処理対象エントリ:

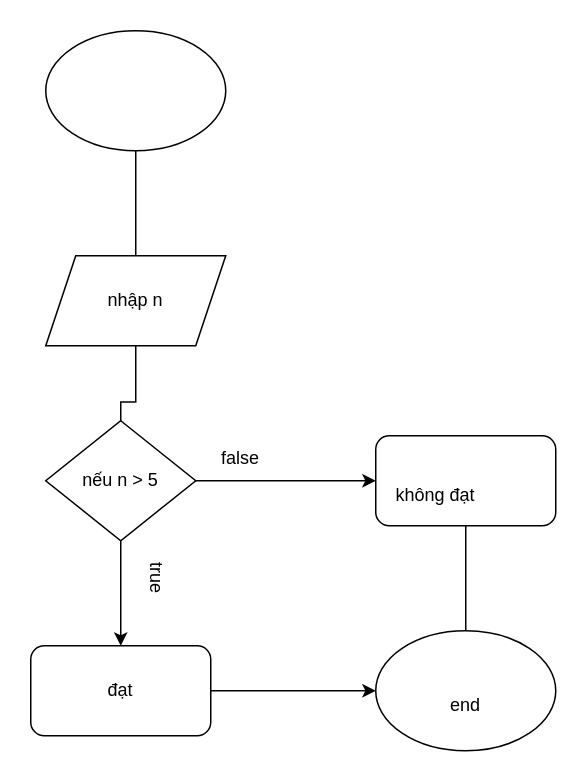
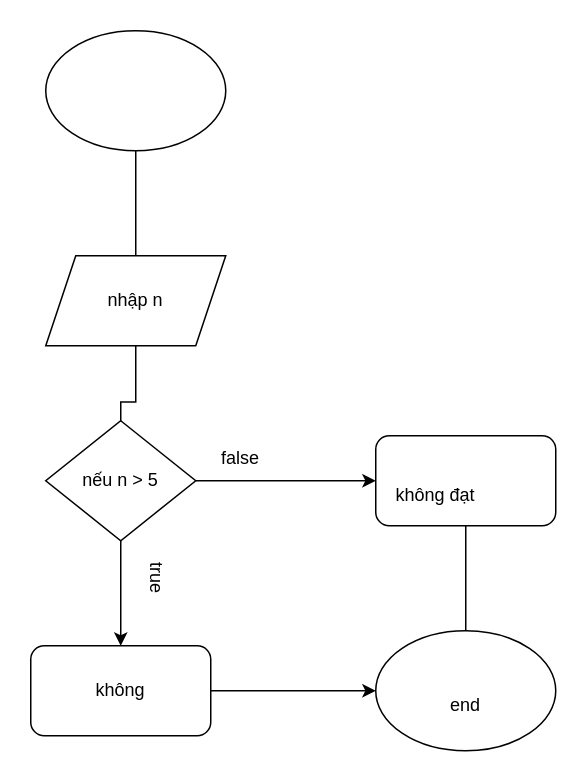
  <mxCell id="0" />
  <mxCell id="1" parent="0" />
  <mxCell id="2" value="" style="edgeStyle=orthogonalEdgeStyle;rounded=0;orthogonalLoop=1;jettySize=auto;html=1;" edge="1" parent="1" source="3" target="14"><mxGeometry relative="1" as="geometry" /></mxCell>
  <mxCell id="3" value="" style="ellipse;whiteSpace=wrap;html=1;" vertex="1" parent="1"><mxGeometry x="30" y="20" width="120" height="80" as="geometry" /></mxCell>
  <mxCell id="4" value="" style="edgeStyle=orthogonalEdgeStyle;rounded=0;orthogonalLoop=1;jettySize=auto;html=1;" edge="1" parent="1" source="5" target="15"><mxGeometry relative="1" as="geometry" /></mxCell>
  <mxCell id="5" value="" style="shape=parallelogram;perimeter=parallelogramPerimeter;whiteSpace=wrap;html=1;fixedSize=1;" vertex="1" parent="1"><mxGeometry x="30" y="170" width="120" height="60" as="geometry" /></mxCell>
  <mxCell id="6" value="" style="edgeStyle=orthogonalEdgeStyle;rounded=0;orthogonalLoop=1;jettySize=auto;html=1;" edge="1" parent="1" source="8" target="10"><mxGeometry relative="1" as="geometry" /></mxCell>
  <mxCell id="7" value="" style="edgeStyle=orthogonalEdgeStyle;rounded=0;orthogonalLoop=1;jettySize=auto;html=1;" edge="1" parent="1" source="8" target="12"><mxGeometry relative="1" as="geometry" /></mxCell>
  <mxCell id="8" value="" style="rhombus;whiteSpace=wrap;html=1;" vertex="1" parent="1"><mxGeometry x="30" y="280" width="100" height="80" as="geometry" /></mxCell>
  <mxCell id="9" value="" style="edgeStyle=orthogonalEdgeStyle;rounded=0;orthogonalLoop=1;jettySize=auto;html=1;" edge="1" parent="1" source="10" target="20"><mxGeometry relative="1" as="geometry" /></mxCell>
  <mxCell id="10" value="" style="rounded=1;whiteSpace=wrap;html=1;" vertex="1" parent="1"><mxGeometry x="250" y="290" width="120" height="60" as="geometry" /></mxCell>
  <mxCell id="11" value="" style="edgeStyle=orthogonalEdgeStyle;rounded=0;orthogonalLoop=1;jettySize=auto;html=1;" edge="1" parent="1" source="12" target="13"><mxGeometry relative="1" as="geometry" /></mxCell>
  <mxCell id="12" value="" style="rounded=1;whiteSpace=wrap;html=1;" vertex="1" parent="1"><mxGeometry x="20" y="430" width="120" height="60" as="geometry" /></mxCell>
  <mxCell id="13" value="" style="ellipse;whiteSpace=wrap;html=1;" vertex="1" parent="1"><mxGeometry x="250" y="420" width="120" height="80" as="geometry" /></mxCell>
  <mxCell id="14" value="nhập n" style="text;html=1;align=center;verticalAlign=middle;whiteSpace=wrap;rounded=0;" vertex="1" parent="1"><mxGeometry x="60" y="185" width="60" height="30" as="geometry" /></mxCell>
  <mxCell id="15" value="nếu n &amp;gt; 5" style="text;html=1;align=center;verticalAlign=middle;whiteSpace=wrap;rounded=0;" vertex="1" parent="1"><mxGeometry x="50" y="305" width="60" height="30" as="geometry" /></mxCell>
  <mxCell id="16" value="false" style="text;html=1;align=center;verticalAlign=middle;whiteSpace=wrap;rounded=0;" vertex="1" parent="1"><mxGeometry x="130" y="290" width="60" height="30" as="geometry" /></mxCell>
  <mxCell id="17" value="true" style="text;html=1;align=center;verticalAlign=middle;whiteSpace=wrap;rounded=0;rotation=90;" vertex="1" parent="1"><mxGeometry x="74" y="370" width="60" height="30" as="geometry" /></mxCell>
  <mxCell id="18" value="không đạt" style="text;html=1;align=center;verticalAlign=middle;whiteSpace=wrap;rounded=0;" vertex="1" parent="1"><mxGeometry x="260" y="315" width="60" height="30" as="geometry" /></mxCell>
- <mxCell id="19" value="đạt" style="text;html=1;align=center;verticalAlign=middle;whiteSpace=wrap;rounded=0;" vertex="1" parent="1"><mxGeometry x="50" y="445" width="60" height="30" as="geometry" /></mxCell>
+ <mxCell id="19" value="không" style="text;html=1;align=center;verticalAlign=middle;whiteSpace=wrap;rounded=0;" vertex="1" parent="1"><mxGeometry x="50" y="445" width="60" height="30" as="geometry" /></mxCell>
  <mxCell id="20" value="end" style="text;html=1;align=center;verticalAlign=middle;whiteSpace=wrap;rounded=0;" vertex="1" parent="1"><mxGeometry x="280" y="455" width="60" height="30" as="geometry" /></mxCell>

指示: 上記のエントリのうち、文字列「ellipse」を含む行をすべて集め、一行ずつ書き写してください。

解答例:
  <mxCell id="3" value="" style="ellipse;whiteSpace=wrap;html=1;" vertex="1" parent="1"><mxGeometry x="30" y="20" width="120" height="80" as="geometry" /></mxCell>
  <mxCell id="13" value="" style="ellipse;whiteSpace=wrap;html=1;" vertex="1" parent="1"><mxGeometry x="250" y="420" width="120" height="80" as="geometry" /></mxCell>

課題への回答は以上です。